I know some writers are much better than I am at throwing it off, but I really do have a very rigid, disapproving, repressed editor sitting on my shoulder as I write (and no, it’s not you Mom--I swear!) and I can’t tell you the number of ideas she nixes or waters down, for fear of upsetting people.

The thing is, though, that writing is meant to explore dark paces, often so we won’t have to, or to shine a light on our own psychic hidey holes. I know that. And I love it when an author does it, and does it well. The emotional journey and complete catharsis that those kinds of books provide are some of the most profound reading experiences I've ever had. And yet I shy away.

The thing is, the possibility of upsetting a group of concerned parents in Kansas really does upset me. I like involved parents. And teachers. And librarians. I don’t want to tick them off.

But being nice has nothing to do with being a writer. We owe our readers the truth as we see it, even if that truth is dark sometimes, or cloaked in fantasy worlds or needs to explore issues that some prefer weren’t explored.
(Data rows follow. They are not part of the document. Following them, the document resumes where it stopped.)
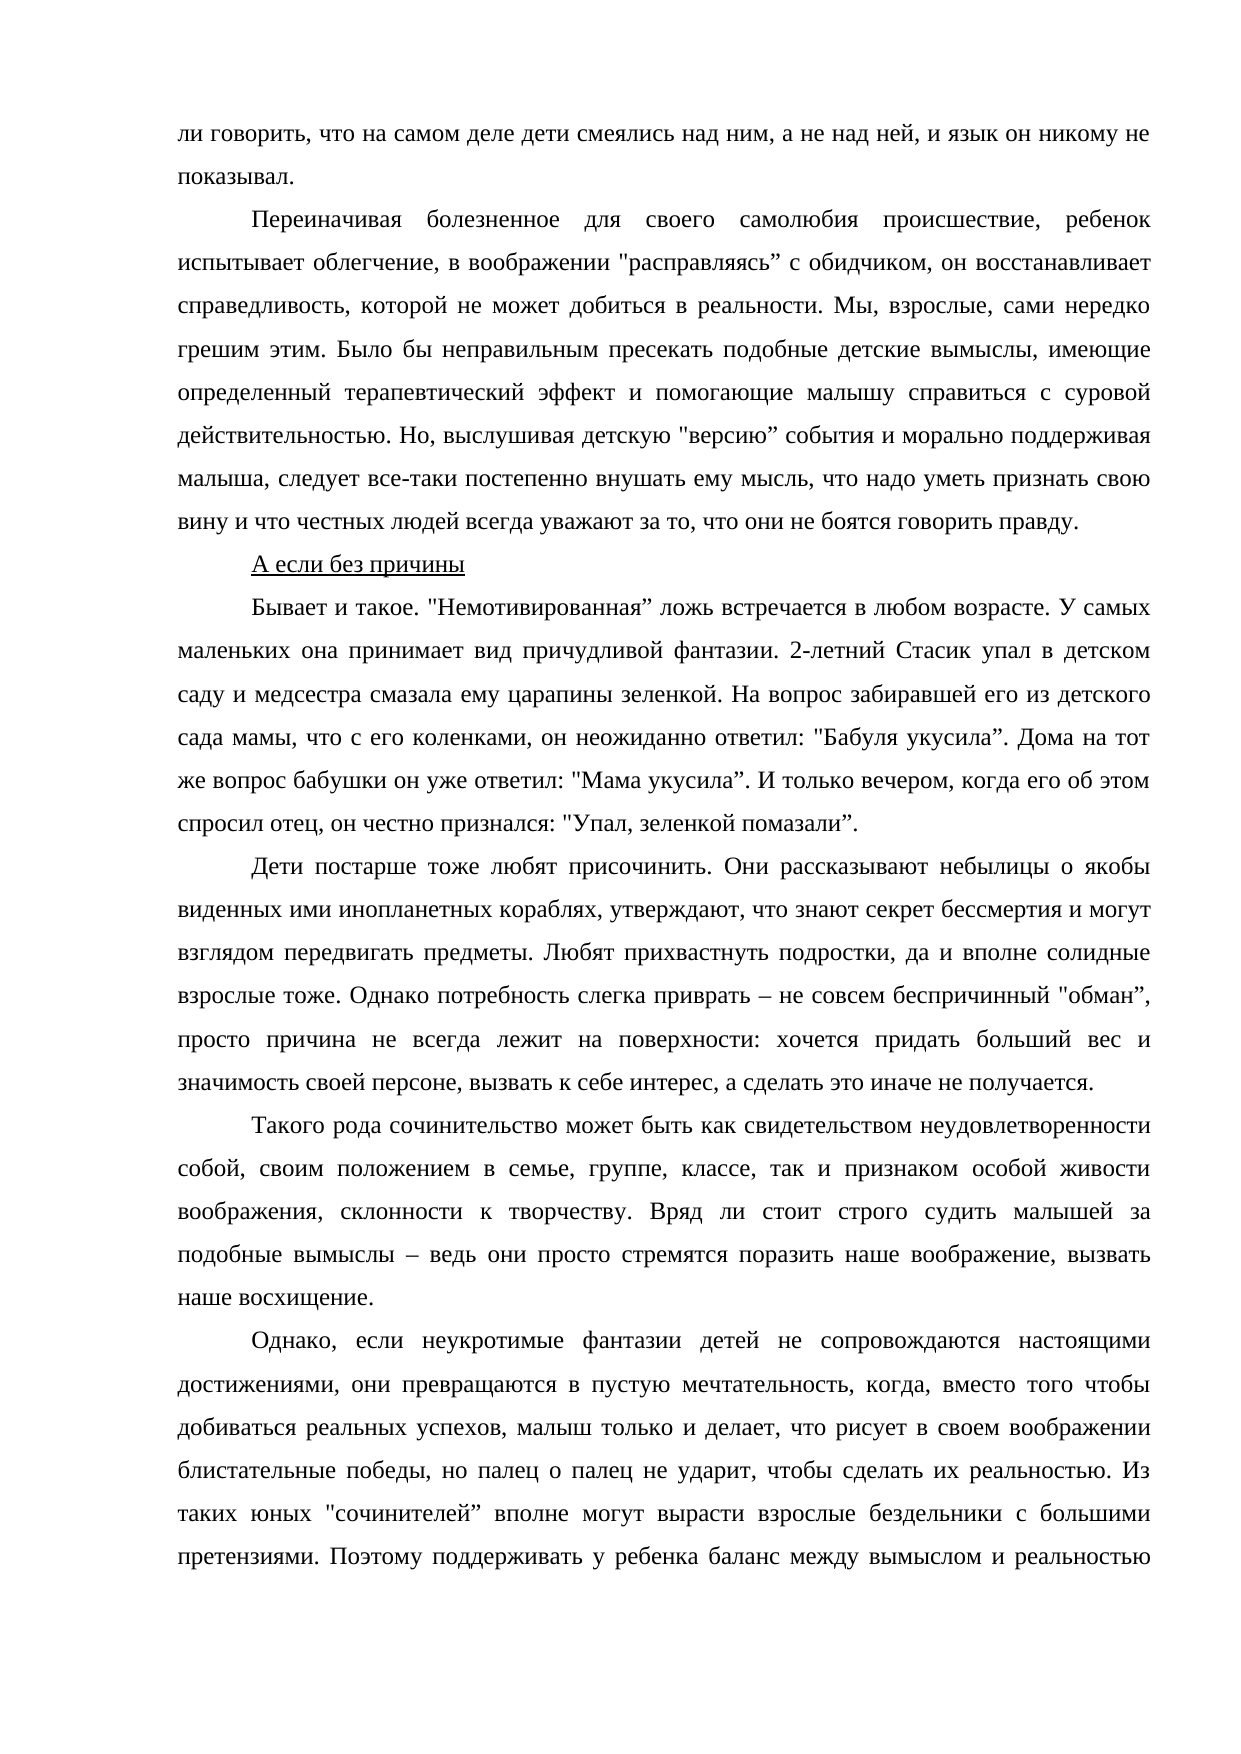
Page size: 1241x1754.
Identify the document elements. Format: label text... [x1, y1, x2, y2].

text Переиначивая болезненное для своего самолюбия происшествие, ребенок испытывает облегчение, в воображении "расправляясь” с обидчиком, он восстанавливает справедливость, которой не может добиться в реальности. Мы, взрослые, сами нередко грешим этим. Было бы неправильным пресекать подобные детские вымыслы, имеющие определенный терапевтический эффект и помогающие малышу справиться с суровой действительностью. Но, выслушивая детскую "версию” события и морально поддерживая малыша, следует все-таки постепенно внушать ему мысль, что надо уметь признать свою вину и что честных людей всегда уважают за то, что они не боятся говорить правду. [177, 204, 1152, 535]
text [177, 1326, 1152, 1570]
text Дети постарше тоже любят присочинить. Они рассказывают небылицы о якобы виденных ими инопланетных кораблях, утверждают, что знают секрет бессмертия и могут взглядом передвигать предметы. Любят прихвастнуть подростки, да и вполне солидные взрослые тоже. Однако потребность слегка приврать – не совсем беспричинный "обман”, просто причина не всегда лежит на поверхности: хочется придать больший вес и значимость своей персоне, вызвать к себе интерес, а сделать это иначе не получается. [177, 851, 1152, 1096]
text Бывает и такое. "Немотивированная” ложь встречается в любом возрасте. У самых маленьких она принимает вид причудливой фантазии. 2-летний Стасик упал в детском саду и медсестра смазала ему царапины зеленкой. На вопрос забиравшей его из детского сада мамы, что с его коленками, он неожиданно ответил: "Бабуля укусила”. Дома на тот же вопрос бабушки он уже ответил: "Мама укусила”. И только вечером, когда его об этом спросил отец, он честно признался: "Упал, зеленкой помазали”. [177, 592, 1152, 837]
text Такого рода сочинительство может быть как свидетельством неудовлетворенности собой, своим положением в семье, группе, классе, так и признаком особой живости воображения, склонности к творчеству. Вряд ли стоит строго судить малышей за подобные вымыслы – ведь они просто стремятся поразить наше воображение, вызвать наше восхищение. [177, 1110, 1152, 1311]
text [177, 118, 1152, 190]
text А если без причины [177, 549, 1152, 578]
Clearly, this is something I need to face. (And soon! Before all my best, edgy ideas get consumed by other feeders at the cosmic cauldron of Story.) In fact, I’ve already begun. I’m designing (in my mind) a set of new people to sit on my shoulder as I write. I normally write for myself, to tell the sorts of stories I love but can't find or find enough of. But now I’m working on visualizing the one reader who really needs this dark, edgy, shocking story I want to tell. Then, once that person is fully realized in my mind, they are going to go over and bitch slap the censuring editor.

2 comments:

Cherry Red said...

Picture me, over here, just waiting for you to finish that book. Because I'm non-judgemental. And because you can do no wrong in my eyes, Robin. And I know I'm not alone. Write that story you need to write. I will read it, love it, and tell you so. :) Those other people don't exist. They just don't.

dixie said...

I know your mother would never never NEVER edit even one pixel of your incredible imagination.